A partir de là, les prières rogatoires sont devenues à mes yeux pas plus que des croyances d’un autre âge et donc elles ne me faisaient plus du tout rire.

Bien au contraire, je commençais à m’interroger sérieusement sur les raisons profondes de leur maintien comme quasiment un mode de gestion plus ou moins institutionnalisé de la crise de l’eau dans notre pays. Bien sûr que je n’ai jamais été naïf et je pouvais même comprendre qu’on veuille que le peuple ne perde jamais espoir, mais je trouvais qu’il était contreproductif de continuer de lui faire croire qu’il suffit de prier pour faire tomber la pluie, et que notre pays pourrait compter sur son agriculture pour se développer et aspirer à un avenir radieux parce que pluvieux. 

Au fond, je n’ai jamais cru à la thèse de l’inintelligence génétique du peuple tout juste capable de tout gober. J’en ai pour preuve les nombreuses blagues qu’on raconte sur la programmation des dates des prières rogatoires en fonction des prévisions météo que tout le monde connait aujourd’hui plusieurs jours ou plusieurs semaines à l’avance. 
Pourtant, chez nous, on fait comme si personne ne savait rien et n’allait rien savoir.

Franchement, je pense qu’il est temps que ceux qui nous gouvernent arrêtent de nous prendre pour des imbéciles, et qu’ils décident enfin d’engager les bonnes actions pour mieux gérer le manque d’eau dont nous souffrons et dont nous sommes condamnés à en souffrir encore longtemps, pour la simple et logique raison qu’il fait partie de notre ADN climatique et géographique.

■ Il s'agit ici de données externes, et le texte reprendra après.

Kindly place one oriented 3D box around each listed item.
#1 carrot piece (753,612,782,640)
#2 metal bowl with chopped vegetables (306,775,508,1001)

Alors que je commettais ces lignes, j’ai appris que des pluies bienfaitrices sont tombées dans plusieurs régions du royaume. Tant mieux. On pourrait même connaître, pourquoi pas, une bonne année agricole. On en a connu de très bonnes, mais aussi de très mauvaises. Donc, ne nous leurrons pas et ne nous faisons pas trop d’illusions. Je l’ai dit et je le répète : le Maroc est un pays semi-aride et par conséquent, il va toujours connaitre de grosses insuffisances en eau.

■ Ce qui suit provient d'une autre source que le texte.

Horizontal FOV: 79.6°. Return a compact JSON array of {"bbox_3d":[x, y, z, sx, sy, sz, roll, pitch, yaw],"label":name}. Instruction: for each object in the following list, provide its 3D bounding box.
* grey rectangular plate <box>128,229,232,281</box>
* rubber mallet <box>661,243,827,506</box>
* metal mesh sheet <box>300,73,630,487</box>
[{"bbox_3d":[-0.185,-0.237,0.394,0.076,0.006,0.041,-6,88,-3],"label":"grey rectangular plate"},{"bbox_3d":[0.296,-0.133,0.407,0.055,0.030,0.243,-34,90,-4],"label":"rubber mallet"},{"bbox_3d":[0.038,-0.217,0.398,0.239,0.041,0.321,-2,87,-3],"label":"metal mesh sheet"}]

Je n’ai pas de solutions à proposer, mais je sais que nous avons au Maroc toutes les compétences qu’il faut et qu’il suffit de faire appel à elles, de les écouter et de leur donner les moyens suffisants pour agir. Mais cela ne pourrait être efficace et ne donnerait réellement ses fruits que si les grands donneurs d’ordre mettent le Grand Intérêt Général avant leurs petits intérêts personnels et égoïstes. 

Voilà, je l’ai dit. 
En attendant, je vous souhaite un très bon week-end et je vous dis à la semaine prochaine pour un autre vendredi, tout est dit.